Now, TikTok does things differently - in style, format and how it presents videos to users - than even other tech platforms, and so was always going to be a more significant break from what's gone before. In a world where horizontal, landscape video dominates our television screens and YouTube, TikTok flipped the notion on its head, offering full-screen, vertical video.
It also has a different cadence, language and style of presentation to even other social media platforms, which is why it is less possible for news outlets to simply recut their existing TV or Facebook video for the platform.
But all that doesn't necessarily mean dumbing down, nor is it the end of journalistic values. Journalism's old guard has latched on to one key stat to make its case: less than a third of youngsters trust what they see on TikTok - less than half the proportion that trust TV news.
Which is in part true, because TikTok is a young platform, and is predominately a user-generated one. While news outlets such as the Washington Post have successfully migrated to the platform, producing idiosyncratic videos that take a wry stance on the day's news, most media platforms have steered clear of TikTok to date.

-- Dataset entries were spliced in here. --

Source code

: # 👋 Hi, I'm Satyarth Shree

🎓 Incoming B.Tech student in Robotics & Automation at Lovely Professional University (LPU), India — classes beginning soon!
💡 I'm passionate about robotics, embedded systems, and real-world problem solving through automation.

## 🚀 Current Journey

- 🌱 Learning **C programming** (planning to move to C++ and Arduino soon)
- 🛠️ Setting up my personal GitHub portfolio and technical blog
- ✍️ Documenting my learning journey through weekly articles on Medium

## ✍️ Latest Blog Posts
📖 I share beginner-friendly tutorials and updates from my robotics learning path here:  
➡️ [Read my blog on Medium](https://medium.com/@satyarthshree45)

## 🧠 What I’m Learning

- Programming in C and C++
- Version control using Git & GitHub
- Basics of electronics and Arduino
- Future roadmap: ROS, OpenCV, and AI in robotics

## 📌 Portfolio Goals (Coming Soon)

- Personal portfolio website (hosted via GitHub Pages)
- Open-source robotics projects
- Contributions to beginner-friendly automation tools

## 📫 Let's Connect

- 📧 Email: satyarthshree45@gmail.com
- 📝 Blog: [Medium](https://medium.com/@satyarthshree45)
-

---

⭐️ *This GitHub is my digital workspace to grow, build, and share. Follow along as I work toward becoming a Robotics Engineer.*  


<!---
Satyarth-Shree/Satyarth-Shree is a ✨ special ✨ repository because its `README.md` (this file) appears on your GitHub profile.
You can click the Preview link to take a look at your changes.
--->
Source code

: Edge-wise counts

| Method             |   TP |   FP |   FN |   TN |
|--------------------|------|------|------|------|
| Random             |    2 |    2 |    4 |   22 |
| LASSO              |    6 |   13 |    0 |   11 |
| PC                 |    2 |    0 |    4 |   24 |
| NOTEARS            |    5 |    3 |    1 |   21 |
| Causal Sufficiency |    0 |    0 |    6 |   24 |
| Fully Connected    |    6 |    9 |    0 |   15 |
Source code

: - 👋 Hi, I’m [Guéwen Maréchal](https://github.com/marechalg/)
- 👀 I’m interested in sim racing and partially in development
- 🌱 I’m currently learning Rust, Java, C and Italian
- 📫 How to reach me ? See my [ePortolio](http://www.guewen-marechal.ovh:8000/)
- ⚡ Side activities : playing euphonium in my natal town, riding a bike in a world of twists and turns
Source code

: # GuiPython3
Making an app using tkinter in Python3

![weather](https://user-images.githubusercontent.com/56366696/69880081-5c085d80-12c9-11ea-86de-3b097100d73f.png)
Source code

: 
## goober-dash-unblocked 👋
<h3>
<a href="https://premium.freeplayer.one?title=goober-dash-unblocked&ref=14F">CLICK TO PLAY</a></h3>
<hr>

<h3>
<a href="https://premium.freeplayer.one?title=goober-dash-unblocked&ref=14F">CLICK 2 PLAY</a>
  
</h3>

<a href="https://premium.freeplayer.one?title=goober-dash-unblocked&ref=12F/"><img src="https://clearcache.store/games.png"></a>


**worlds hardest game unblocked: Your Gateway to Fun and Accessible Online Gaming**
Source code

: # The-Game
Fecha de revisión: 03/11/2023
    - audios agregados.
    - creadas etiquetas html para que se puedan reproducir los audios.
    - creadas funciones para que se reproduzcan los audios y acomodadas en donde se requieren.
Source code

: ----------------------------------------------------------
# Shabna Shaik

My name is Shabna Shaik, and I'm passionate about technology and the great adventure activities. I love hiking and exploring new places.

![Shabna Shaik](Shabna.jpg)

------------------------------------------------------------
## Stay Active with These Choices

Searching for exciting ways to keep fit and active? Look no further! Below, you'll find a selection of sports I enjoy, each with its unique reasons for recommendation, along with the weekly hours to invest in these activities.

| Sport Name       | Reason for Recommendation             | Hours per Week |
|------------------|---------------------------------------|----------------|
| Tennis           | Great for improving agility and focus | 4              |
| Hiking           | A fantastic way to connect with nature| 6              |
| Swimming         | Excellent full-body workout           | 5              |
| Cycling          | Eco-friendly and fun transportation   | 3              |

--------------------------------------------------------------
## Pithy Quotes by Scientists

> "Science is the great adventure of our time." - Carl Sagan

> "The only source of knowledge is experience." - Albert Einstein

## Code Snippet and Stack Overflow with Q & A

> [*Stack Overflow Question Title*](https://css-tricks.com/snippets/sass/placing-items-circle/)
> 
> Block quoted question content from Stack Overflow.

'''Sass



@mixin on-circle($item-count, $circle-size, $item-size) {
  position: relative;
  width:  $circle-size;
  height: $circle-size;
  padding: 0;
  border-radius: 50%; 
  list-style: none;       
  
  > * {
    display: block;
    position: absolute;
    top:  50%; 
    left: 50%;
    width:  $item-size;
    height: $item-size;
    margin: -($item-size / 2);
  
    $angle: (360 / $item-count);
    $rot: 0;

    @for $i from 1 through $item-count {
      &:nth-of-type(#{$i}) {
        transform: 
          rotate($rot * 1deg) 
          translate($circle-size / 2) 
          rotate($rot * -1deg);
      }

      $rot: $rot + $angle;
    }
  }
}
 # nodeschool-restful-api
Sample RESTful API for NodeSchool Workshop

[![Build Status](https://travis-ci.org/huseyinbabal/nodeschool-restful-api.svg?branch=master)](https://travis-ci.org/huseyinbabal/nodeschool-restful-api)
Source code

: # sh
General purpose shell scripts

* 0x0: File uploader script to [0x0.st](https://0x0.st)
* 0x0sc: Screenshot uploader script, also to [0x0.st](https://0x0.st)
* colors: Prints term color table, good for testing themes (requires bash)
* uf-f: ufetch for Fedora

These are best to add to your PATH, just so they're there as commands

That leaves a vacuum that individuals, who are often not trained journalists, have filled. Nearly twice as many users (44%) say they get information from other people they follow on the app as opposed to news organisations (24%). When confronted with stories such as the Amber Heard-Johnny Depp defamation trial, TikTok's "news" output can often come up short, becoming a talking shop for scurrilous gossip and painfully off-piste over-analysis.
By the same token, however, the app came into its own as a news-gathering and presenting tool in the early days of Russia's invasion of Ukraine. Ordinary Ukrainians picked up their smartphones and documented the atrocities of the Russian regime, their footage viewed nearly a million times a minute in the war's early days.
The reality is that TikTok is where the audience is these days: a billion worldwide. So it makes sense for news outlets to be there too. The BBC has, for at least a decade or more, been seeking an audience of "replenishers" - W1A speak for younger viewers and listeners to replace the old, dying audience it currently has. (The average age of a BBC One and BBC Two viewer is well north of 60, according to the BBC's director general, Tim Davie.) So far, it has done so relatively unsuccessfully.
In part, that's because the BBC has sought to tinker around the edges, rather than overhaul the way it does journalism. That has led to frustration, with a number of young journalists who had been producing content for apps such as TikTok leaving the organisation in recent months. Two of the biggest ex-BBC names on TikTok are Sophia Smith Galer (411,000 followers) and Emma Bentley (53,000 followers), who have moved on to nimbler outlets more willing to countenance social media-first news: Vice and The News Movement respectively.
Broadcasting and journalism industries that pride themselves on reacting quickly and giving the audience what they want should avoid format snobbishness. What upstart news organisations - and those leaving journalism's big beasts for them - have recognised is that news has never been set in amber. After all, we no longer present the news in dinner jackets and bow ties, because the audience decided it was old hat.